Copy out every line of the data below word for word, keeping the original order.

> Dataset rows
=-=-=

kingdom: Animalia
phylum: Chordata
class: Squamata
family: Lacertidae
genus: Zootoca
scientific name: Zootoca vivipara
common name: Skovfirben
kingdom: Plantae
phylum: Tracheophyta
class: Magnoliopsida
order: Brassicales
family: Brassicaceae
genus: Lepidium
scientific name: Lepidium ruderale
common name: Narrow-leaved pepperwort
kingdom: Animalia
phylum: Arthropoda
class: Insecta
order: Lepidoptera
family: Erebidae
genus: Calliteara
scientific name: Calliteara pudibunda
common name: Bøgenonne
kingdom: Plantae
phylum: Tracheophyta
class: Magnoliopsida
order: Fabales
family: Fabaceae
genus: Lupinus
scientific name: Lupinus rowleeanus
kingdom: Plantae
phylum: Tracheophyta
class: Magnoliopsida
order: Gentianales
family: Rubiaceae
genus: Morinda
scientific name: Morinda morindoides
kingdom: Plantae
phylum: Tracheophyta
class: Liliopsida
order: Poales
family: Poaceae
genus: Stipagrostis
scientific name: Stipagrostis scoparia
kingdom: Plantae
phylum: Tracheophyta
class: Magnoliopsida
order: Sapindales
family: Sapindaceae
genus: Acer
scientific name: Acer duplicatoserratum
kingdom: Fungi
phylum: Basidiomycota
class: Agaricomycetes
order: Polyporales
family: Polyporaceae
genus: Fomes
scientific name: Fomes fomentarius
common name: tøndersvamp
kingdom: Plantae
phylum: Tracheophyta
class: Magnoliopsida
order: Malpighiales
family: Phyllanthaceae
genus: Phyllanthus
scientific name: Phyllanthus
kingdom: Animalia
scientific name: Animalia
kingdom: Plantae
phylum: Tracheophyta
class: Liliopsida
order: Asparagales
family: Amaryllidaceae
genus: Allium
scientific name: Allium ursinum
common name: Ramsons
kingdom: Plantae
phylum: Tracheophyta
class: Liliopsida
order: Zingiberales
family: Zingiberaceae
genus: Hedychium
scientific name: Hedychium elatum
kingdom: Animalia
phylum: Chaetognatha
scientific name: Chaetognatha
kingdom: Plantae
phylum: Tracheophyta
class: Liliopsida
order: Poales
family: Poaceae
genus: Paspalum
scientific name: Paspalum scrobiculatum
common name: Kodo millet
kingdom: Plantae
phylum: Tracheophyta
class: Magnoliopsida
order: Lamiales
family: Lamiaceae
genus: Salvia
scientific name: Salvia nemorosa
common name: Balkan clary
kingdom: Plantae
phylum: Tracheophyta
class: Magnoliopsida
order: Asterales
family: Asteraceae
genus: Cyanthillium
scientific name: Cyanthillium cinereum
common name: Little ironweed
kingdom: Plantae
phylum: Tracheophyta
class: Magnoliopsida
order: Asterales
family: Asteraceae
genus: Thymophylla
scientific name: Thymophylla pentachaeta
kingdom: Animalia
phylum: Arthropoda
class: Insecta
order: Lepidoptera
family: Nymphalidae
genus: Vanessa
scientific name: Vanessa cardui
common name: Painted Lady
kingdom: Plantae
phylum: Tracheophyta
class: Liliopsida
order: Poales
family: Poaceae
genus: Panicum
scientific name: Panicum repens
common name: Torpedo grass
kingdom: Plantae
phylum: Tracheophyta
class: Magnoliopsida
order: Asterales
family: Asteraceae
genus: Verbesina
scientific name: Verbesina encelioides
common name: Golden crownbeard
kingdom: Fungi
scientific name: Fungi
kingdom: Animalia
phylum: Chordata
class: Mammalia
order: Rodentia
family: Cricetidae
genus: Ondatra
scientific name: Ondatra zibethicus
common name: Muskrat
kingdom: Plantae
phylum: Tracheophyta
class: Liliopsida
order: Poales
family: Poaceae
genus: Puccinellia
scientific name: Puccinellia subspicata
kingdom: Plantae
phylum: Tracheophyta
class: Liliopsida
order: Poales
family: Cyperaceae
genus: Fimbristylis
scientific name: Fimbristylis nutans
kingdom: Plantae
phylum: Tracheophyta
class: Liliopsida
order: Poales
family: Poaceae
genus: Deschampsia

=-=-=

> Response
kingdom: Animalia
phylum: Chordata
class: Squamata
family: Lacertidae
genus: Zootoca
scientific name: Zootoca vivipara
common name: Skovfirben
kingdom: Plantae
phylum: Tracheophyta
class: Magnoliopsida
order: Brassicales
family: Brassicaceae
genus: Lepidium
scientific name: Lepidium ruderale
common name: Narrow-leaved pepperwort
kingdom: Animalia
phylum: Arthropoda
class: Insecta
order: Lepidoptera
family: Erebidae
genus: Calliteara
scientific name: Calliteara pudibunda
common name: Bøgenonne
kingdom: Plantae
phylum: Tracheophyta
class: Magnoliopsida
order: Fabales
family: Fabaceae
genus: Lupinus
scientific name: Lupinus rowleeanus
kingdom: Plantae
phylum: Tracheophyta
class: Magnoliopsida
order: Gentianales
family: Rubiaceae
genus: Morinda
scientific name: Morinda morindoides
kingdom: Plantae
phylum: Tracheophyta
class: Liliopsida
order: Poales
family: Poaceae
genus: Stipagrostis
scientific name: Stipagrostis scoparia
kingdom: Plantae
phylum: Tracheophyta
class: Magnoliopsida
order: Sapindales
family: Sapindaceae
genus: Acer
scientific name: Acer duplicatoserratum
kingdom: Fungi
phylum: Basidiomycota
class: Agaricomycetes
order: Polyporales
family: Polyporaceae
genus: Fomes
scientific name: Fomes fomentarius
common name: tøndersvamp
kingdom: Plantae
phylum: Tracheophyta
class: Magnoliopsida
order: Malpighiales
family: Phyllanthaceae
genus: Phyllanthus
scientific name: Phyllanthus
kingdom: Animalia
scientific name: Animalia
kingdom: Plantae
phylum: Tracheophyta
class: Liliopsida
order: Asparagales
family: Amaryllidaceae
genus: Allium
scientific name: Allium ursinum
common name: Ramsons
kingdom: Plantae
phylum: Tracheophyta
class: Liliopsida
order: Zingiberales
family: Zingiberaceae
genus: Hedychium
scientific name: Hedychium elatum
kingdom: Animalia
phylum: Chaetognatha
scientific name: Chaetognatha
kingdom: Plantae
phylum: Tracheophyta
class: Liliopsida
order: Poales
family: Poaceae
genus: Paspalum
scientific name: Paspalum scrobiculatum
common name: Kodo millet
kingdom: Plantae
phylum: Tracheophyta
class: Magnoliopsida
order: Lamiales
family: Lamiaceae
genus: Salvia
scientific name: Salvia nemorosa
common name: Balkan clary
kingdom: Plantae
phylum: Tracheophyta
class: Magnoliopsida
order: Asterales
family: Asteraceae
genus: Cyanthillium
scientific name: Cyanthillium cinereum
common name: Little ironweed
kingdom: Plantae
phylum: Tracheophyta
class: Magnoliopsida
order: Asterales
family: Asteraceae
genus: Thymophylla
scientific name: Thymophylla pentachaeta
kingdom: Animalia
phylum: Arthropoda
class: Insecta
order: Lepidoptera
family: Nymphalidae
genus: Vanessa
scientific name: Vanessa cardui
common name: Painted Lady
kingdom: Plantae
phylum: Tracheophyta
class: Liliopsida
order: Poales
family: Poaceae
genus: Panicum
scientific name: Panicum repens
common name: Torpedo grass
kingdom: Plantae
phylum: Tracheophyta
class: Magnoliopsida
order: Asterales
family: Asteraceae
genus: Verbesina
scientific name: Verbesina encelioides
common name: Golden crownbeard
kingdom: Fungi
scientific name: Fungi
kingdom: Animalia
phylum: Chordata
class: Mammalia
order: Rodentia
family: Cricetidae
genus: Ondatra
scientific name: Ondatra zibethicus
common name: Muskrat
kingdom: Plantae
phylum: Tracheophyta
class: Liliopsida
order: Poales
family: Poaceae
genus: Puccinellia
scientific name: Puccinellia subspicata
kingdom: Plantae
phylum: Tracheophyta
class: Liliopsida
order: Poales
family: Cyperaceae
genus: Fimbristylis
scientific name: Fimbristylis nutans
kingdom: Plantae
phylum: Tracheophyta
class: Liliopsida
order: Poales
family: Poaceae
genus: Deschampsia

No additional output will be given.